CW305 without a cw-capture device

Goodmorning everyone.
I recently bought the CW305 target board, but did not purchase any capture devices, as I already own a Picoscope 5000. Has anyone else found themselves using these two devices, and can give me a couple of tips on how to proceed and setting properly everything?
Thanks in advance,
Alessandra

For setting up the CW305, if you look at our CW305 notebooks, you can use any of the CW305 target methods that you see there without any changes. These are all the target.XXX calls in the notebooks (e.g. for setting PLLs, talking to the FPGA via the SAM3U with target.fpga_write() / target.fpga_read()).

You can program the FPGA and connect to the CW305 like this:
target = cw.target(None, cw.targets.CW305, bsfile="/path/to/bitstream", force=True)

We don’t have a specific getting started guide for this scenario because as you can imagine there are just too many possible third-party oscilloscopes. However if you run into any trouble, post your questions here and we’ll do our best to help you.

Okay. I will try and let you know if there are any problems, thanks!
I have seen some tutorials online using third-party oscilloscopes, but all of them were still using ChipWhisperer Capture v2, and selected from there the third-party oscilloscope as “Scope Module”.
Everything can still be done with Jupyther Notebook? All the tutorials are using cw.scope, supposing having a cw-capture device, and the few ones which give an example of third-party oscilloscopes are still using the old GUI.
Thanks you

The old GUI is unsupported and I don’t advise going down that road.

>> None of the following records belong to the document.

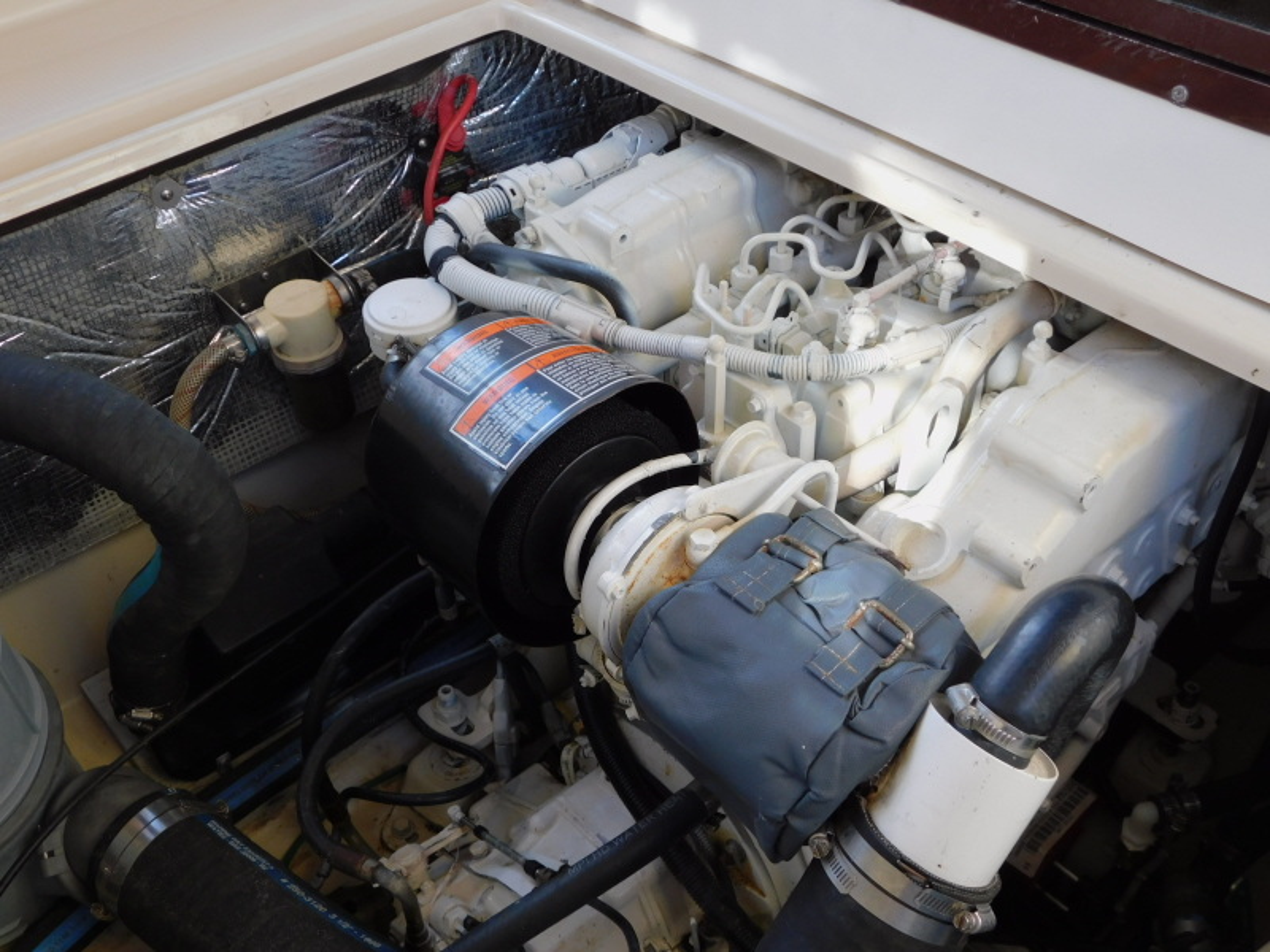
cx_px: 635
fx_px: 1321
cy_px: 476
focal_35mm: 36
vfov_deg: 39.7
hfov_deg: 51.4
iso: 125
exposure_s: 1/60
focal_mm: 6.3
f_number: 3.5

In our Jupyter tutorials, the CW scope handles two tasks:

  1. Communicating with the target (e.g. setting the encryption parameters, telling it to “go”).
  2. Collect the power traces.

Your picoscope will handle (2). Some scopes can be controlled from Python, and I’ve done this with a Picoscope before, but that was a long time ago.

Let’s take this notebook as an example. Everything in the “Capture Setup” section is scope setup that you’ll have to do for your own scope.

The CW305 can handle (1), even if there is no CW scope attached to it. The “Trace Capture” is a mix of (1) and (2); you have to dive into cw.capture_trace() to see what’s going on there. It arms the scope, communicates with the target (see its various target.X calls; those end up in CW305.py), and retrieves the power trace.

So here you will have to write your replacement for capture_trace().